Fitzroy MacLean

Dangereusement à l’est (1936-1944)

|

Comment un jeune aristocrate écossais est devenu l’ami de Tito et le compagnon d’armes des partisans yougoslaves, avant d’inspirer le personnage de James Bond. Relisez vite les mémoires de Fitzroy MacLean !

Par G.S.

Churchill et Tito

Certains destins semblent assurément plus romanesques que d’autres, surtout quand une belle plume sait rendre compte de leurs invraisemblables péripéties. Fitzroy McLean aurait, dit-on, inspiré le personnage de James Bond à son amis Ian Fleming. Le fait est que le destin de ce jeune homme, issu d’une bonne famille de la gentry écossaise, fièrement attaché à ses valeurs et ses préjugés de classe, va singulièrement embrasser les tragédies du siècle.
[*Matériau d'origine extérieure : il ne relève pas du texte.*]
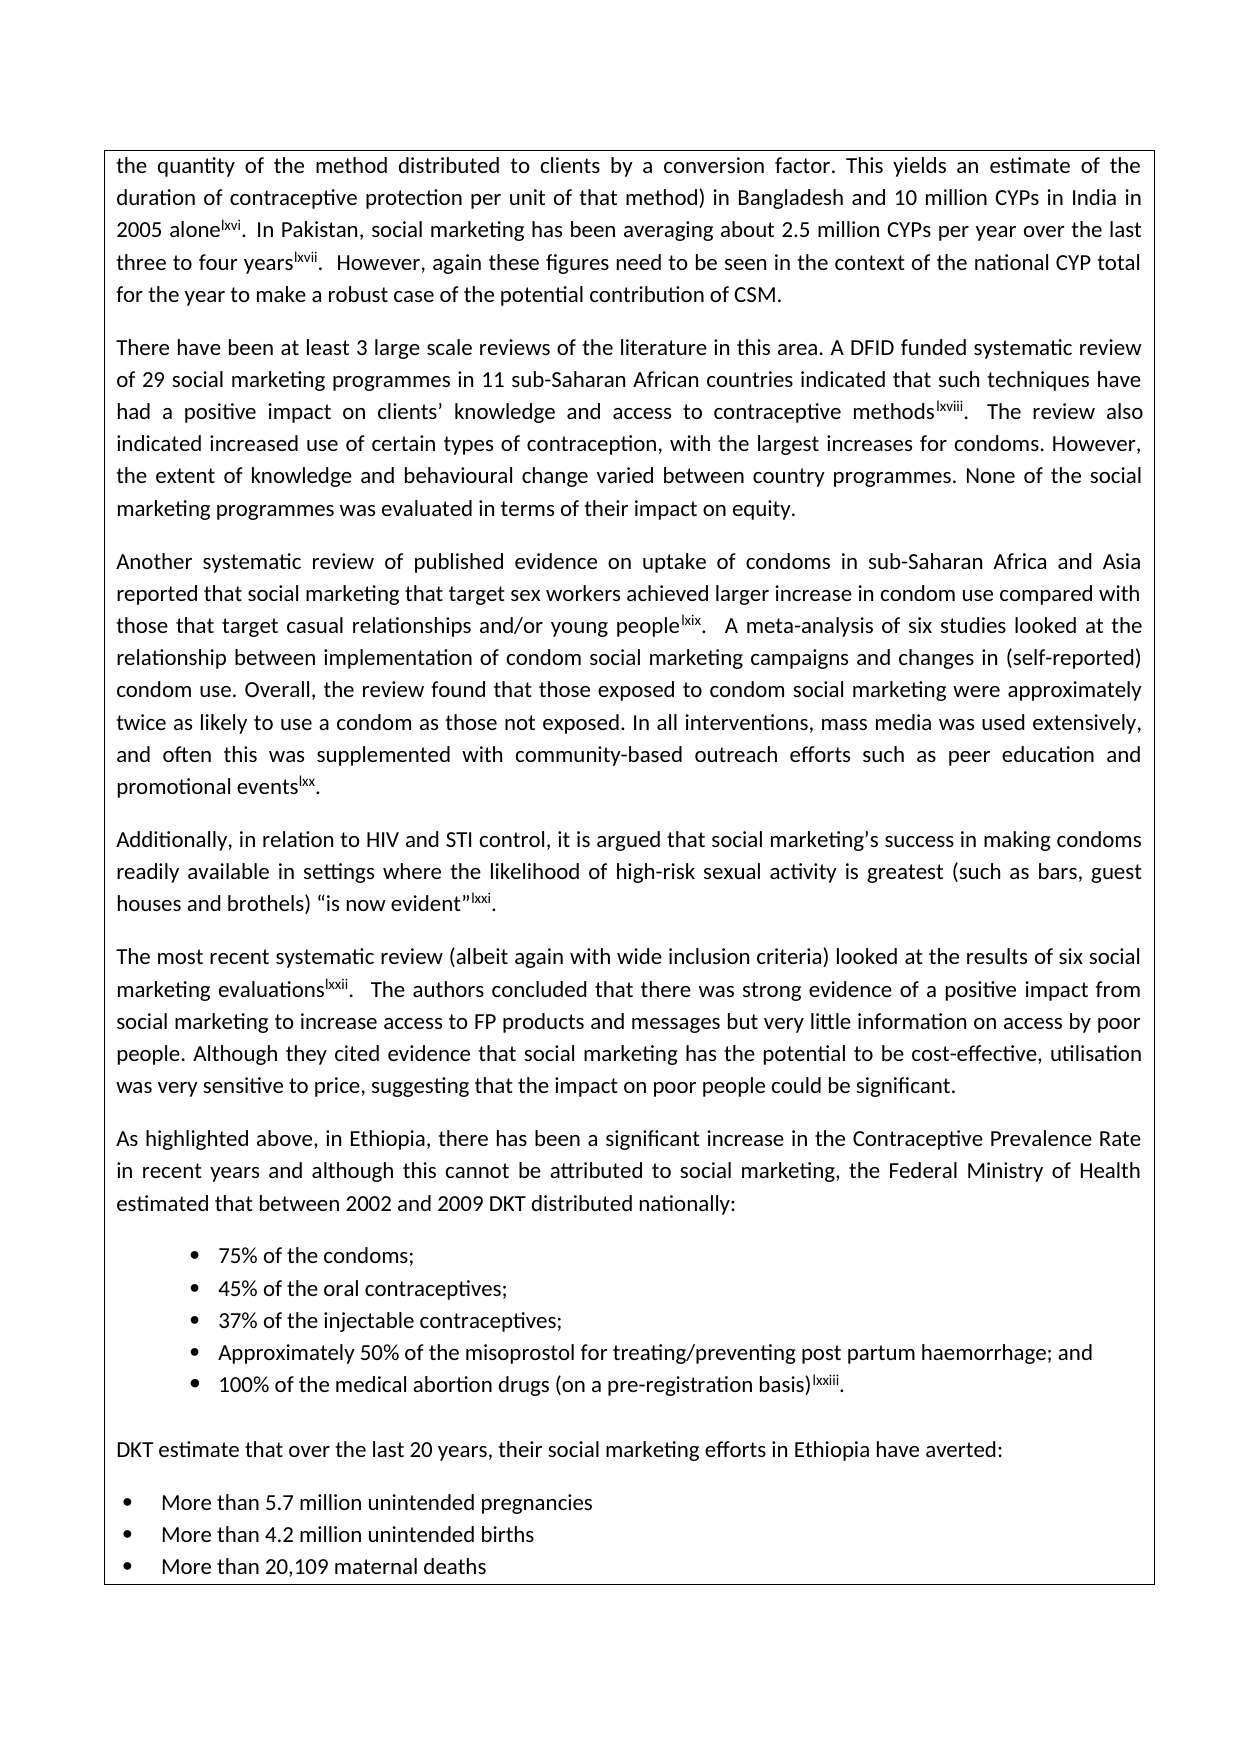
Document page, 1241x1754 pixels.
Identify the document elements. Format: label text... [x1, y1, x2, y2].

table_cell B. Assessing the strength of the evidence base for each feasible option Option 1 – the evidence As indicated above, in large part as a result of the roll out of the HEP, gains have been seen in access to community level preventative and basic curative services over the last 5 years. This package of cost effective of preventative and basic curative services provided by the Health Extension Workers includes family planning counselling and services. The routine FMOH data and recent EDHS preliminary data indicate the following increases in utilisation and outputs between 2005 and 2010: Under five mortality decreased from 123 to 88 per 1000 live births Contraceptive prevalence rate increased from 15% to 29% An increase from 6191 Health posts constructed in 2005/06 to more than 14,000 in 2009/10, and an increase in health centres from 710 to 2142 in the same period A full evaluation of the HEP is currently underway including which will systematically evaluate the impact of the HEP to date. The data for this evaluation has been collected and the report is due in the coming months. The findings of an earlier review of the HEP completed in 2008 by independent consultants was reported in The Lancet . The evaluation reported that the HEP had achieved great successes, was helping to prevent communicable diseases and enabling effective community participation in the planning and implementation of health care. It concluded that “From several studies carried out so far, it appears the community engagement of the HEWs in a number of regions is highly appreciated and seems effective. In those regions, HEWs work together with community health promoters, health workers, religious leaders, and community leaders”. There is widespread international interest in the impact of the HEP as this model is seen as having great potential for other low income countries. The more detailed final DHS data from 2005 suggests that the majority of contraceptive users get their supplies from public sector facilities. Family planning services are provided free through the public sector in Ethiopia so no financial barriers are presented to the poorest women and men accessing them. Additionally, the work of the health extension workers, including family planning counselling, is community based and aims to reach all members of the communities they serve. In relation to HIV prevention the contrary is the case with two thirds of sex workers obtaining their condoms through kiosks (small shops). Additionally, the focus of HIV prevention in Ethiopia is on urban areas including small towns. The Health Extension Programme is currently strongest in the rural areas where HIV prevalence is lower. Efforts are underway to strengthen distribution and supply systems for all medicines and commodities through the public sector, and health facilities continue to suffer stock outs of some medicines including contraceptives. As highlighted in the theory of change an interrupted supply of contraceptives impacts both on the effectiveness of the method as well as the enthusiasm amongst users to continue seeking services. Option 2 - the evidence Social marketing refers to a variety of strategies using traditional commercial-marketing techniques to promote socially beneficial behaviours, products and services. In family planning, social marketing has focused on making supplies of methods of contraception more widely available in commercial retail outlets and on promoting these contraceptives to consumers through the mass media. There are now several large international NGOs specialising in social marketing. In theory, social marketing programs should be readily subject to evaluation because it should be relatively easy to keep track of sales figures for products, advertising spots and market share. Harvey notes that contraceptive social marketing (CSM) contributed over 4 million couple years of protection (CYPs) (A Couple Year of Protection (CYP) for a particular family planning method is calculated by multiplying the quantity of the method distributed to clients by a conversion factor. This yields an estimate of the duration of contraceptive protection per unit of that method) in Bangladesh and 10 million CYPs in India in 2005 alone. In Pakistan, social marketing has been averaging about 2.5 million CYPs per year over the last three to four years. However, again these figures need to be seen in the context of the national CYP total for the year to make a robust case of the potential contribution of CSM. There have been at least 3 large scale reviews of the literature in this area. A DFID funded systematic review of 29 social marketing programmes in 11 sub-Saharan African countries indicated that such techniques have had a positive impact on clients’ knowledge and access to contraceptive methods. The review also indicated increased use of certain types of contraception, with the largest increases for condoms. However, the extent of knowledge and behavioural change varied between country programmes. None of the social marketing programmes was evaluated in terms of their impact on equity. Another systematic review of published evidence on uptake of condoms in sub-Saharan Africa and Asia reported that social marketing that target sex workers achieved larger increase in condom use compared with those that target casual relationships and/or young people. A meta-analysis of six studies looked at the relationship between implementation of condom social marketing campaigns and changes in (self-reported) condom use. Overall, the review found that those exposed to condom social marketing were approximately twice as likely to use a condom as those not exposed. In all interventions, mass media was used extensively, and often this was supplemented with community-based outreach efforts such as peer education and promotional events. Additionally, in relation to HIV and STI control, it is argued that social marketing’s success in making condoms readily available in settings where the likelihood of high-risk sexual activity is greatest (such as bars, guest houses and brothels) “is now evident”. The most recent systematic review (albeit again with wide inclusion criteria) looked at the results of six social marketing evaluations. The authors concluded that there was strong evidence of a positive impact from social marketing to increase access to FP products and messages but very little information on access by poor people. Although they cited evidence that social marketing has the potential to be cost-effective, utilisation was very sensitive to price, suggesting that the impact on poor people could be significant. As highlighted above, in Ethiopia, there has been a significant increase in the Contraceptive Prevalence Rate in recent years and although this cannot be attributed to social marketing, the Federal Ministry of Health estimated that between 2002 and 2009 DKT distributed nationally: 75% of the condoms; 45% of the oral contraceptives; 37% of the injectable contraceptives; Approximately 50% of the misoprostol for treating/preventing post partum haemorrhage; and 100% of the medical abortion drugs (on a pre-registration basis). DKT estimate that over the last 20 years, their social marketing efforts in Ethiopia have averted: More than 5.7 million unintended pregnancies More than 4.2 million unintended births More than 20,109 maternal deaths More than 560,000 abortions Between 102,000 and 307,000 HIV transmissions Social Marketing is not intrinsically pro-poor, since it depends on consumer ability and willingness to pay, and on access to retail and commercial outlets and services, which are not equally distributed across the population. DKT has an extensive nationwide distribution system that reaches almost all private pharmacies, drug stores and rural drugs vendors in all regions of the country. These products that are sold through the private sector are used by all but the lowest wealth quintile of the country. Additionally, DKT products reach the lowest wealth quintile through DKT’s partnerships with the public sector and NGOs that provide free products and services (after these organisations buy products from DKT). DKT targets condom distribution to sex workers and their clients who are amongst the most vulnerable to transmission of HIV infection, they also work with youth groups and youth marketers to increase utilisation of condoms by young people. In a ‘total market’ approach (the one used by DKT Ethiopia) all interested parties – public, commercial and NGOs - operate in an integrated way. The approach was recommended as the best way of taking forward the evolution of SM programmes in a 2003 DFID review of social marketing . Option 3 - the evidence There is a substantial body of literature aimed at demonstrating the benefits of engaging with the private sector, both for the delivery of health services in general, and for reproductive health (RH) services and commodities specifically. However evidence on the counterfactual - what the supply and demand for RH services would be under a pure private market - is lacking, . In Ethiopia, the latest estimates from 2005 indicated that around 20% of contraceptive users obtain contraceptive methods from the private sector (including both the commercial sector and NGOs), and 3% from other private sources, which include drug vendors and shops (DHS 2005). As mentioned above, two-thirds of commercial sex workers obtain condoms from private kiosks. The DHS data doesn’t distinguish between socially marketed and ‘pure private sector products’, however data on condom availability indicates that the proportion of non-DKT condom brands at kiosks is negligible. A recent study indicated that private sector pharmaceutical distribution systems in Ethiopia are currently inadequate to provide wide reach even in urban areas. Most systems work on a ‘collection’ rather than distribution basis, which favours larger retail outlets. In the table below the quality of evidence for each option is rated as either Strong, Medium or Limited What is the likely impact (positive and negative) on climate change and environment for each feasible option? Implications on the environment/climate. The most significant impact of the proposed health activities on the environment are through the safe and appropriate management of health care waste. Evidence suggests that attention to health care waste management is rarely adequate. Given the volumes of commodities in this programme, there is a potential environmental impact related to the management of waste. As part of the support to the Health Sector being provided through a World Bank MDTF, an early assessment of implementation of environmental safeguard measures are being carried out. Additionally, PBS, an environmental sustainability assessment is planned to examine how development partner support for basic services impacts on the environment and the capacity of local government to implement appropriate mitigation measures. Environmental and climate factors have the potential to diminish the effectiveness of Ethiopia’s health programme. Changes in vector and water-borne disease prevalence, in line with changing rainfall patterns could impact on health sector planning. These strategic considerations are being picked up by the Climate Resilient Green Economy strategic process – which is being implemented across all sectors including the health sector. Through its Strategic Climate Institutions Programme (SCIP), DFID Ethiopia will be working with the health sector to ensure that Ethiopia is prepared for both the positive and negative implications of climate change. Because of the work ongoing through SCIP, we will not be addressing these challenges directly in this programme. Given the ongoing activities relating to climate change, environment and the health sector, we classify all the proposed options as having low potential risk/opportunity for climate/environment. [105, 151, 1154, 1584]
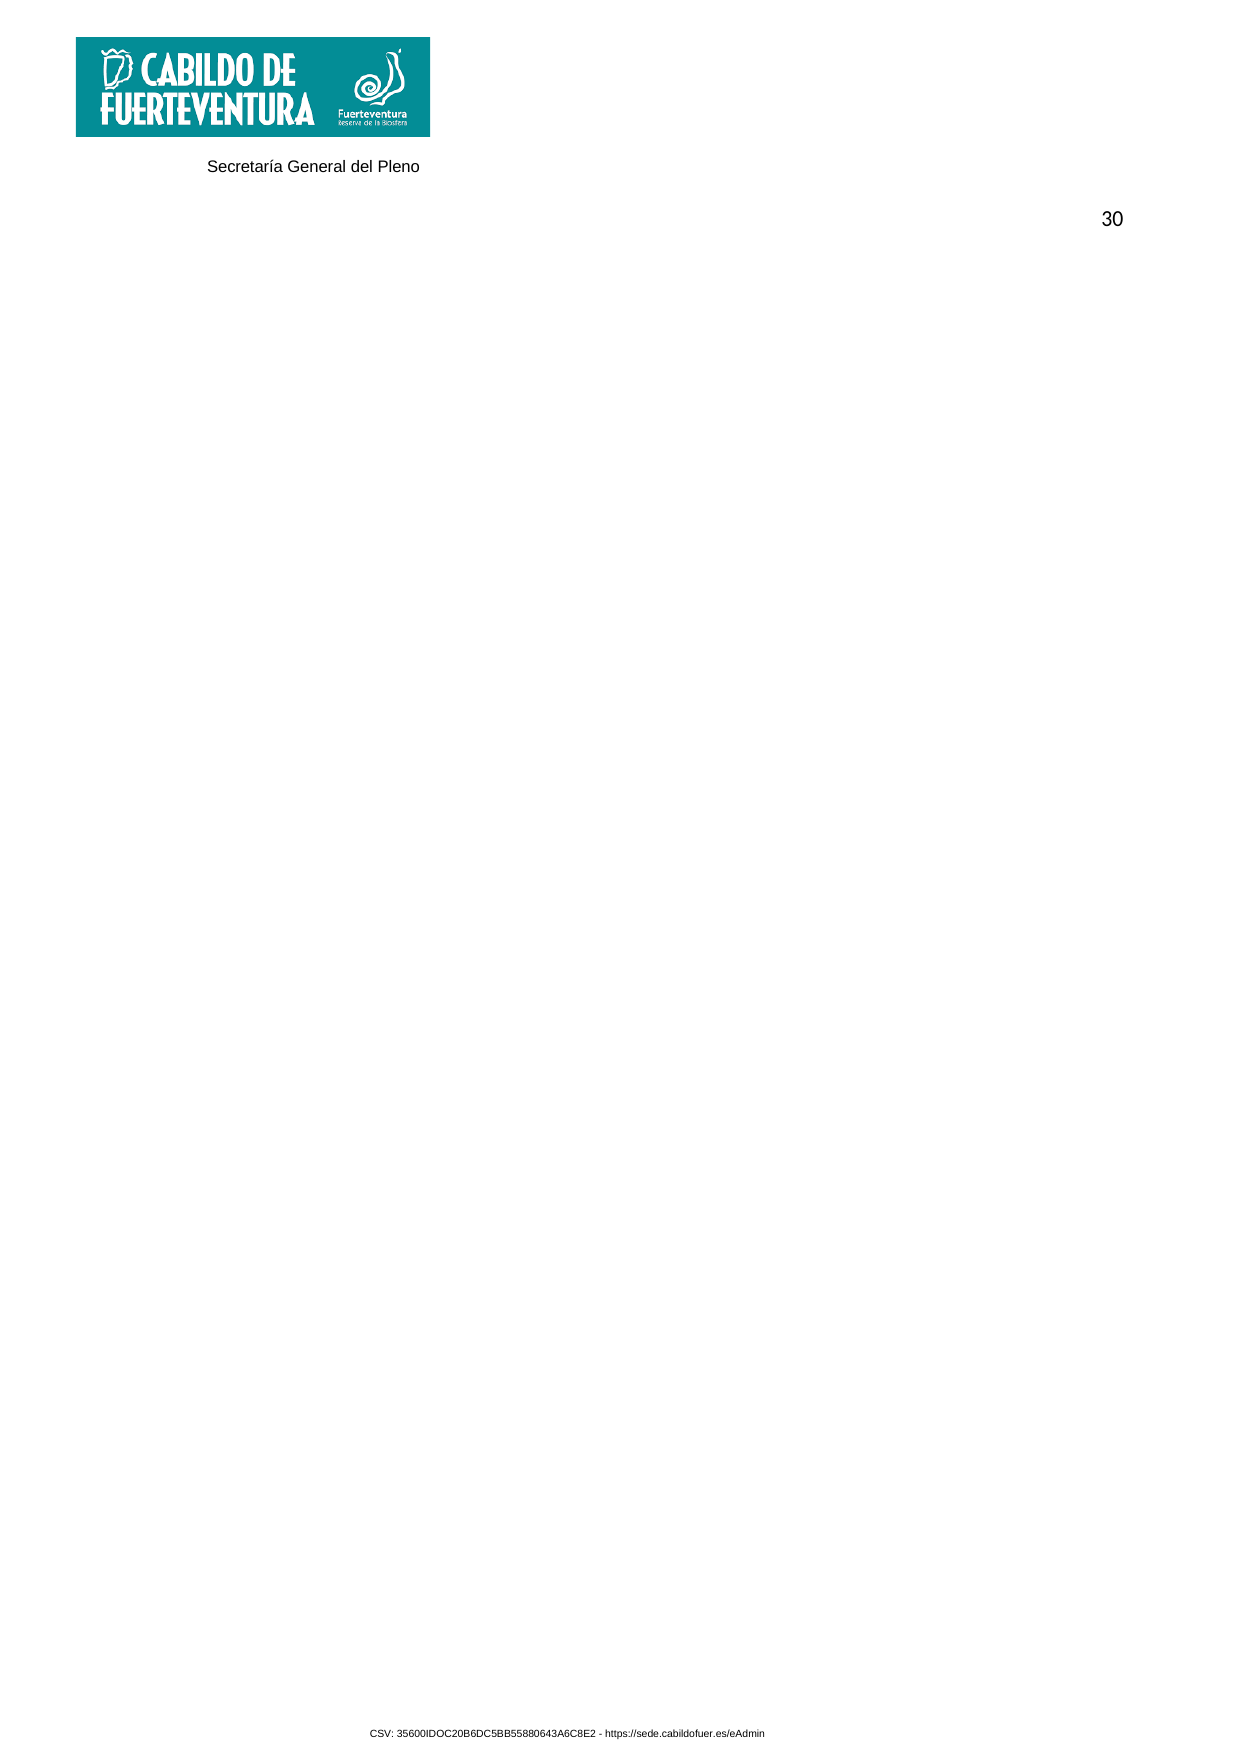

En l’espace de dix ans à peine, le jeune diplomate britannique en poste à Moscou assiste au procès de Boukharine avant de s’élancer à la découverte de l’Asie centrale, en se jouant de son escorte du NKVD. Fitzroy McLean fut ainsi l’un des premiers Occidentaux à atteindre Samarkand et Boukhara après la tempête révolutionnaire.

La guerre à peine commencée, le bouillant jeune homme n’a qu’une obsession, quitter la carrière diplomatique pour le service actif dans les troupes de Sa Majesté. Face au refus de ses chefs, la seule parade qu’il trouve est de profiter d’élections partielles pour se faire élire député conservateur — et être ainsi rayé des cadres de la diplomatie, ce qui lui permet de s’engager dans l’armée.

Franc-tireur du Special Air Service (SAS), il multiplie les raids derrière les lignes allemandes en Afrique du Nord puis, en 1943, commence la grande aventure : Fitzroy McLean est parachuté en Yougoslavie, auprès de Tito. De sa première rencontre avec le chef des partisans, dans les maquis de Bosnie centrale, il tire cette conclusion décapante : voici enfin un dirigeant communiste qui a le sens de l’humour, qui est sûr de lui-même et des décisions qu’il prend.

« 

L’émissaire » britannique arrive en Yougoslavie au moment où Londres décide de retirer son soutien à l’« Armée yougoslave royale dans la patrie », les tchétniks de Draža Mihailović. Politiquement, Fitzroy McLean a le soucis d’inclure le roi et son gouvernement dans le processus politique, même s’il est le premier à plaider pour un soutien militaire sans cesse accru aux partisans de Tito.

La sincère admiration que l’émissaire britannique leur voue ne l’amène pas à remettre en cause ses convictions anticommunistes. Lors d’une rencontre avec Churchill, le Premier ministre lui avait lancé : « nous n’avons ni l’un ni l’autre l’intention de vivre en Yougoslavie après la guerre, mais Tito est celui qui combat efficacement les Allemands ». Ce rappel est précieux, en ces temps confus, où l’on tente, en Serbie, de mettre sur un pied d’égalité partisans et tchétniks, où la nouvelle présidente croate, Kolinda Grabar Kitarović, boycotte l’anniversaire de la libération du camp de Jasenovac.

Ce récit avait été publié pour la première fois en Angleterre en 1949 et a fait l’objet d’une traduction aux éditions Gallimard en 1952 sous le titre de Diplomate et franc-tireur. Les éditions Viviane Hamy explique que « c’est en lisant Le Lièvre de Patagonie de Claude Lanzmann, et par résonances avec l’actualité en Europe de l’Est » qu’elles ont eu envie de faire redécouvrir ce texte. Le lecteur en découvrira ici une édition revue, complétée et enrichie de cartes.